TERMINAL OPENS: Foreign Secretary and Richmond MP William Hague opened Leeds Bradford Airport’s £11m passenger terminal development today (December 14). Construction work to improve the airport started in December 2011. The completed terminal investment now provides for a 65 per cent increase in airside space over two floors, creating a new larger departure lounge, a range of new food and drink outlets, a walk-through Tax and Duty Free store and additional retail brands. This development has created an additional 2500m² of airside space of which 600m² is new construction.
LIBOR FINE: Swiss bank UBS is poised to be hit with a £620m fine to settle allegations it rigged Libor, as early as Monday. The Zurich-based bank, which has around 6,500 staff in London, is in last-minute negotiations with authorities around the world, the Financial Times said. A £620m fine would more than double the £290m paid by Barclays for its Libor settlement over the summer.
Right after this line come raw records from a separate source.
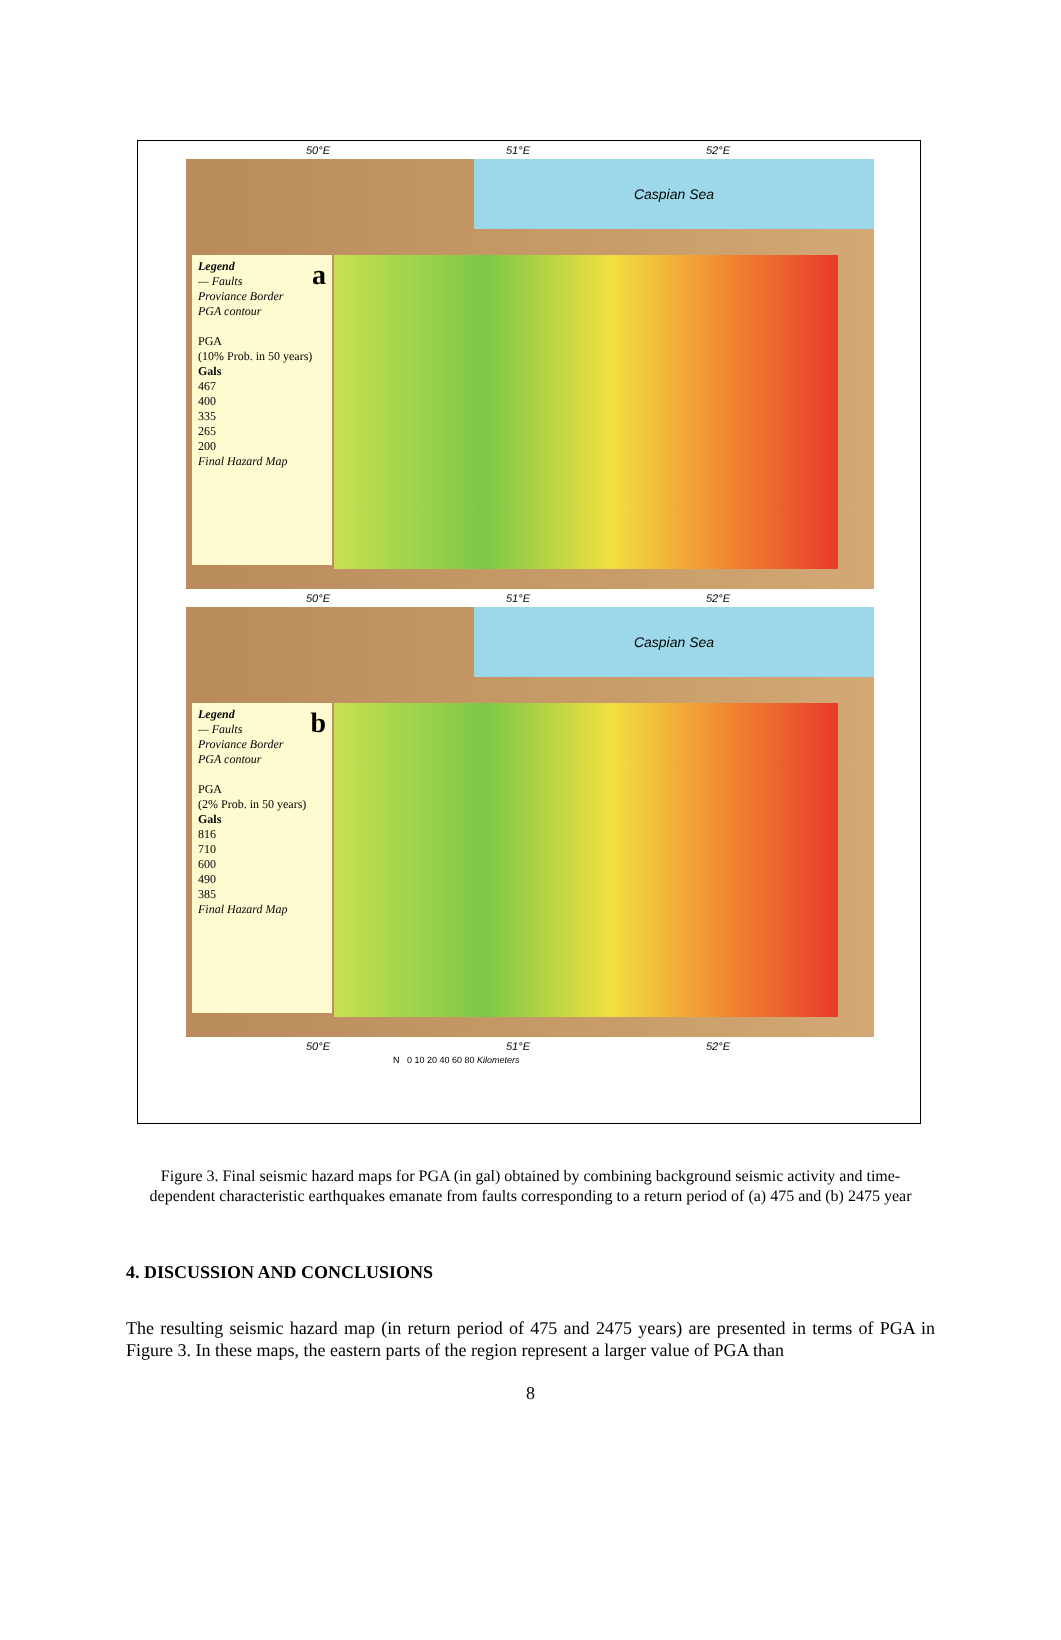50°E 51°E 52°E
Caspian Sea
aLegend
— Faults
Proviance Border
PGA contour
PGA
(10% Prob. in 50 years)
Gals
467
400
335
265
200
Final Hazard Map
50°E 51°E 52°E
Caspian Sea
bLegend
— Faults
Proviance Border
PGA contour
PGA
(2% Prob. in 50 years)
Gals
816
710
600
490
385
Final Hazard Map
50°E 51°E 52°E
N 0 10 20 40 60 80 Kilometers
Figure 3. Final seismic hazard maps for PGA (in gal) obtained by combining background seismic activity and time-dependent characteristic earthquakes emanate from faults corresponding to a return period of (a) 475 and (b) 2475 year
4. DISCUSSION AND CONCLUSIONS
The resulting seismic hazard map (in return period of 475 and 2475 years) are presented in terms of PGA in Figure 3. In these maps, the eastern parts of the region represent a larger value of PGA than
8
The fine would cap a turbulent year for UBS, which saw rogue trader Kweku Adoboli jailed and it suffer a £233m loss on the botched Facebook stock market flotation.
WEB GROWTH: Fashion and home furnishings chain Laura Ashley said like-for-like sales improved by 4.9 per cent in the 19 weeks to December 8, while website revenues were up 22.6 per cent after the introduction of a mobile site that offers the complete range of its products and increased overseas deliveries.
INSURANCE SALE: Equity Red Star, which is one of the UK's top ten motor insurers and a personal lines syndicate at Lloyd's of London, has been sold by Insurance Australia Group (IAG) to Aquiline Capital Partners for £87 million. A separate deal has been struck to sell IAG's smaller commercial broking arm to management.